What the fuck happened?
“Alright. Well, Ms. Donnelly was in a fire at her apartment overnight. Are you able to come in?”
A cold sweat breaks over me as my pulse thrums in my ears. I slowly lower myself onto the cold tile floor, pressing my back into the cabinets.
Oh, my god.
“Is she okay?”
There is a pause. A pause so long that I know it isn’t good. Something terrible happened to her.
“The doctors would prefer you come in to discuss her condition. When can you be here?”
The conversation is a blur. I make notes on the pad of paper on the fridge designed for groceries, and it’s so surreal. Yesterday, I wrote a list of school snacks the kids needed, and now I write down the details of the hospital one of my best friends was taken to after a fire—to the hospital that won’t tell me if she’s okay or alive.

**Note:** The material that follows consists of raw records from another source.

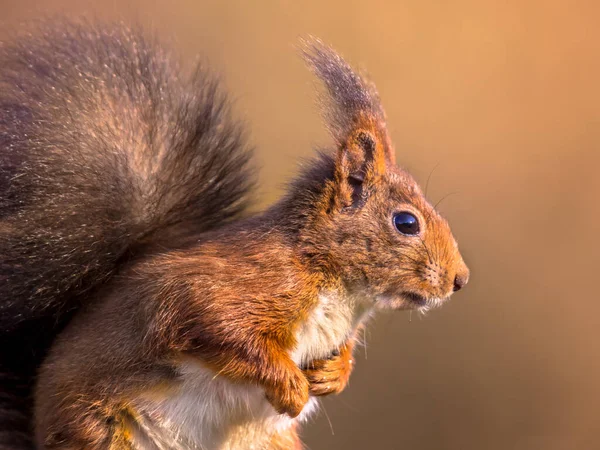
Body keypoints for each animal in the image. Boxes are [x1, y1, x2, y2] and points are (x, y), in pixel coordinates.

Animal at [0, 20, 468, 450]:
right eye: (406, 223)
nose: (459, 279)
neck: (341, 289)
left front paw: (334, 374)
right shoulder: (232, 288)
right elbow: (226, 332)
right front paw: (290, 385)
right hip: (101, 430)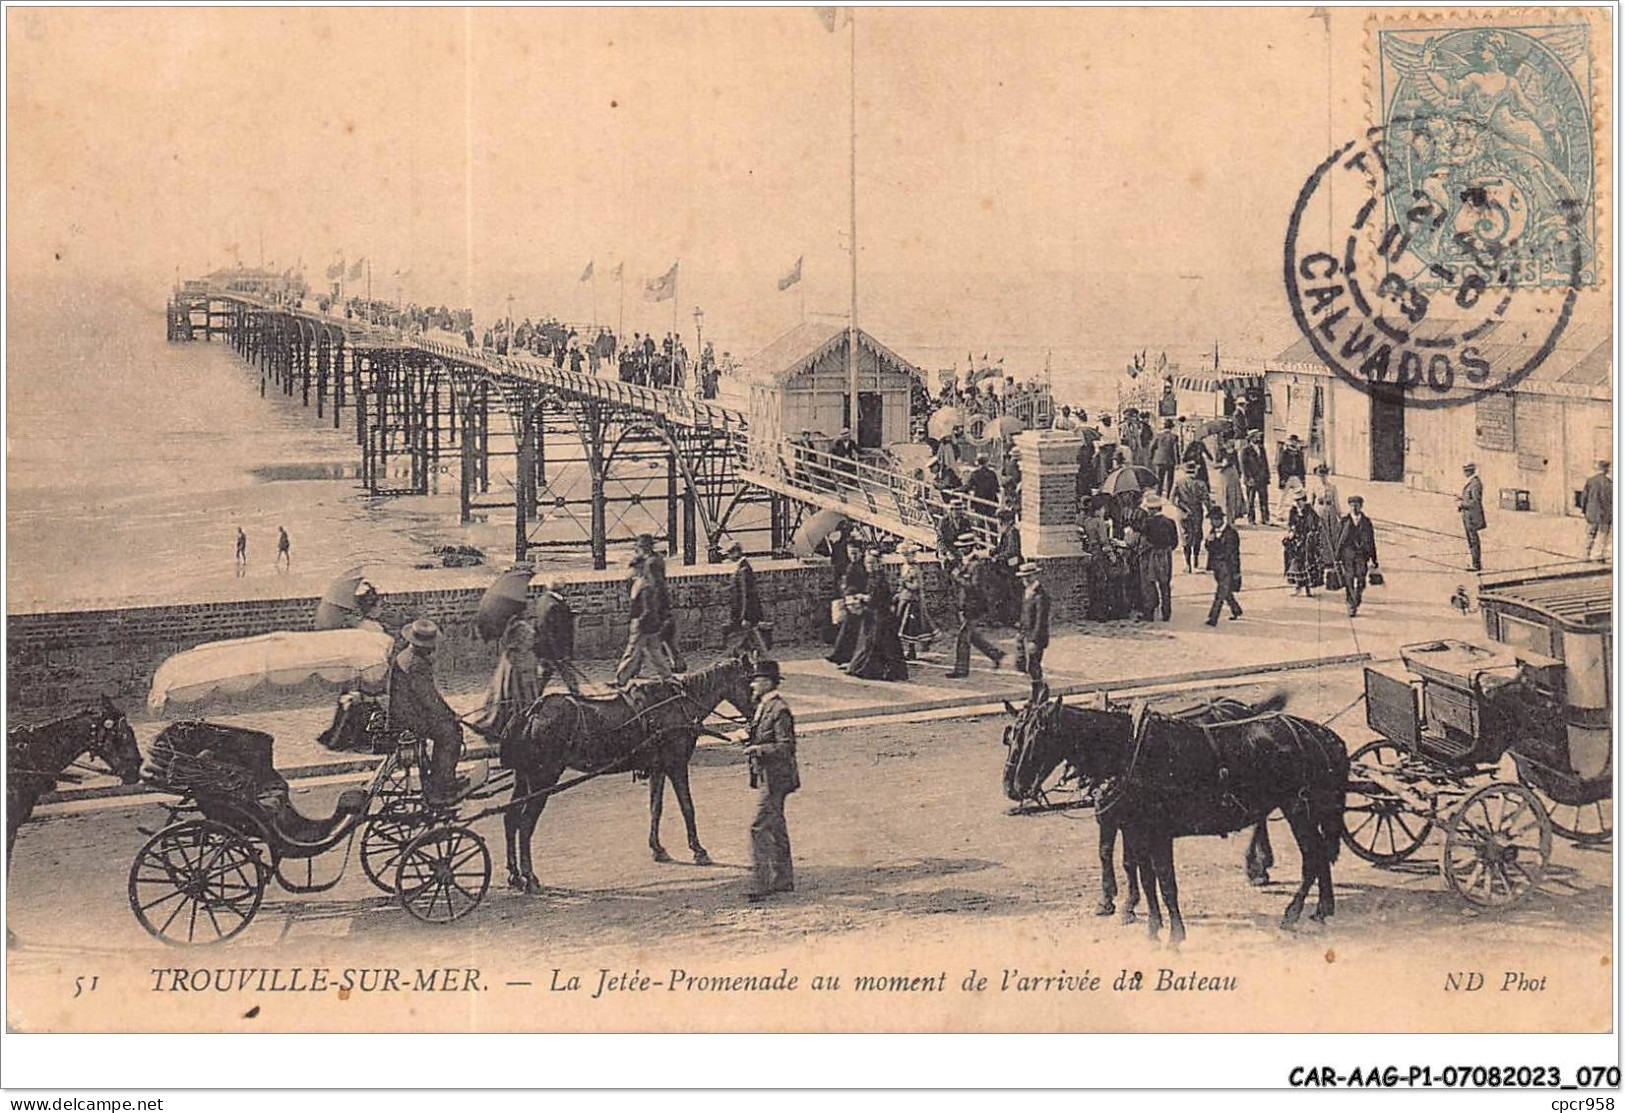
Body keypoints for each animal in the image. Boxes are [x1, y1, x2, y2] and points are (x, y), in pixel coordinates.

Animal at [494, 656, 754, 890]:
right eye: (750, 683)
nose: (755, 716)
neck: (676, 705)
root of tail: (531, 711)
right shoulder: (676, 765)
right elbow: (687, 808)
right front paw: (699, 850)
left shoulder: (658, 768)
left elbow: (656, 808)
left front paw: (657, 848)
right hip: (543, 778)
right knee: (525, 822)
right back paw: (530, 877)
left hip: (524, 777)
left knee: (510, 817)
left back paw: (515, 875)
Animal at [1001, 695, 1345, 935]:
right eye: (1012, 736)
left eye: (1038, 736)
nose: (1012, 786)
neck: (1127, 749)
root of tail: (1320, 734)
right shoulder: (1131, 825)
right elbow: (1139, 872)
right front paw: (1141, 917)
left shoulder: (1154, 830)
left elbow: (1162, 879)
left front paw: (1167, 929)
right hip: (1306, 808)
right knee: (1319, 852)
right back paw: (1321, 906)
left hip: (1298, 808)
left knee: (1312, 857)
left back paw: (1290, 909)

I walk back to the bedroom; it’s 6:12 am.
I lower myself to the edge of the bed next to Dave, and as soon as I’m fully seated next to him, his eyes fly open.
“What?”
He knows something is wrong.
“Lane, what’s wrong?”
I can’t speak. I don’t know how to say it. I don’t know what to say because she wouldn’t give me information. The frustration crashes into me, and I break down, sobbing quietly next to him.
He’s upright, with his arms wrapped around me in a flash. Gently shushing me.

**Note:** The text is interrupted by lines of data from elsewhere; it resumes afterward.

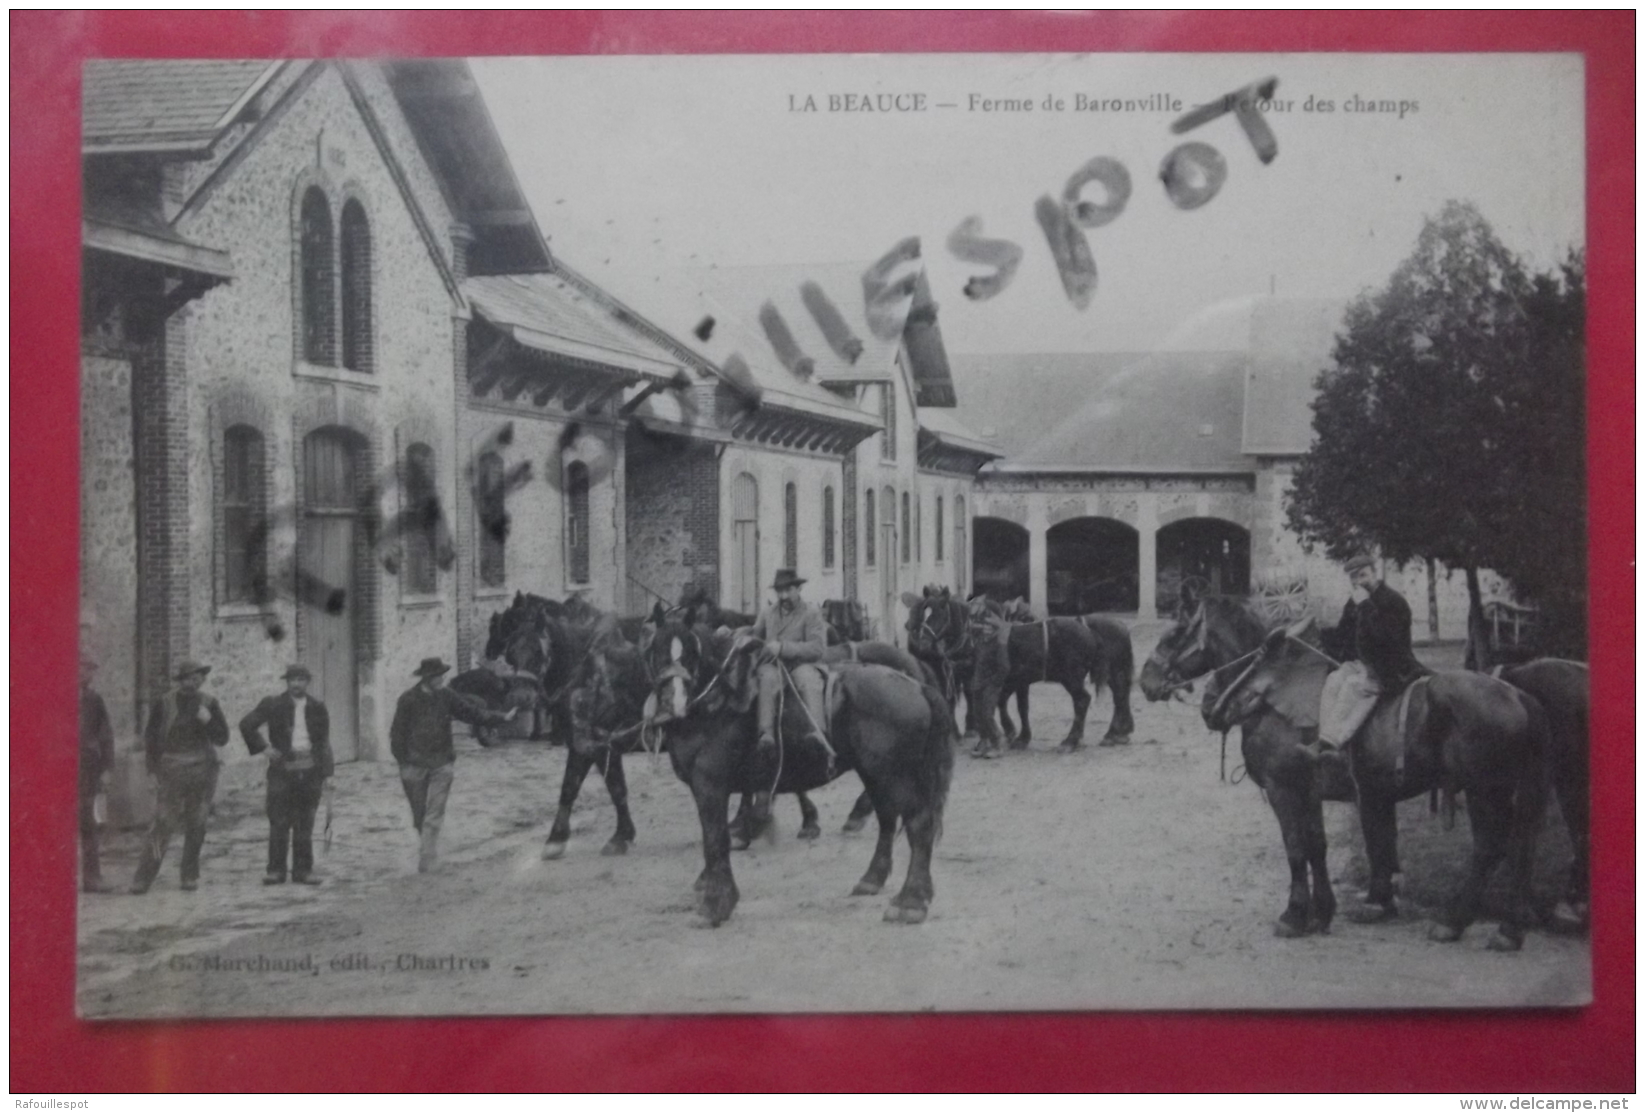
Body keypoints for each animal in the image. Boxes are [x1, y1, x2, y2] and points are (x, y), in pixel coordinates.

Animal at [638, 621, 954, 927]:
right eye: (657, 652)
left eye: (693, 654)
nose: (671, 702)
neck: (719, 701)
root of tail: (916, 686)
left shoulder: (709, 785)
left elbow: (715, 840)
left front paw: (716, 905)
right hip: (876, 774)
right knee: (887, 818)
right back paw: (873, 879)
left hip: (895, 775)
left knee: (918, 825)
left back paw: (910, 902)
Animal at [1204, 621, 1546, 953]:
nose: (1208, 700)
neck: (1272, 697)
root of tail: (1519, 697)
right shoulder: (1309, 792)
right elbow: (1317, 846)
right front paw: (1321, 912)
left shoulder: (1283, 789)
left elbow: (1297, 850)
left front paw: (1294, 914)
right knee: (1522, 847)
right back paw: (1510, 929)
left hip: (1483, 790)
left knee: (1491, 847)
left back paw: (1453, 921)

“Lane, who was that? It’s okay. Tell me what’s happening.”
He’s so calm, always so calm.
“It’s Lex. Something happened, and that was the hospital.”
I struggle to get the words out between sobs.

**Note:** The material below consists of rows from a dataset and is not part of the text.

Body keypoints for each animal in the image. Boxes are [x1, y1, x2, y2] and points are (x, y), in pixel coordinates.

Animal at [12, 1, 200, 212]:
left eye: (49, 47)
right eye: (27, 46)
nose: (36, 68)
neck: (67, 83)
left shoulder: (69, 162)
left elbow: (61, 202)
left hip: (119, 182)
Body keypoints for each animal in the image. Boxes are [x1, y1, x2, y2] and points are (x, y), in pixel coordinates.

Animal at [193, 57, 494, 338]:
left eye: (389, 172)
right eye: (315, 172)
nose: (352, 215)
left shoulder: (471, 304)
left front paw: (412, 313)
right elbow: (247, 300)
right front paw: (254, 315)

He presses for more information, and my frustration surrounds me.
“I don’t know, Dave. I don’t fucking know. They wouldn’t tell me anything. They asked me to come there.”
I press my head into my hands.
Is my friend dead?
He moves, rising out of bed and walking to the closet.
“What are you doing? It’s so early. Go back to sleep.”
As if he could or would. I’m not thinking clearly.
He reaches for my phone, still gripped in my hand.
My ears ring—my mind races.
The morgue or the burn unit—where will they take me?
Dave sounds a thousand miles away when he speaks to the receiver.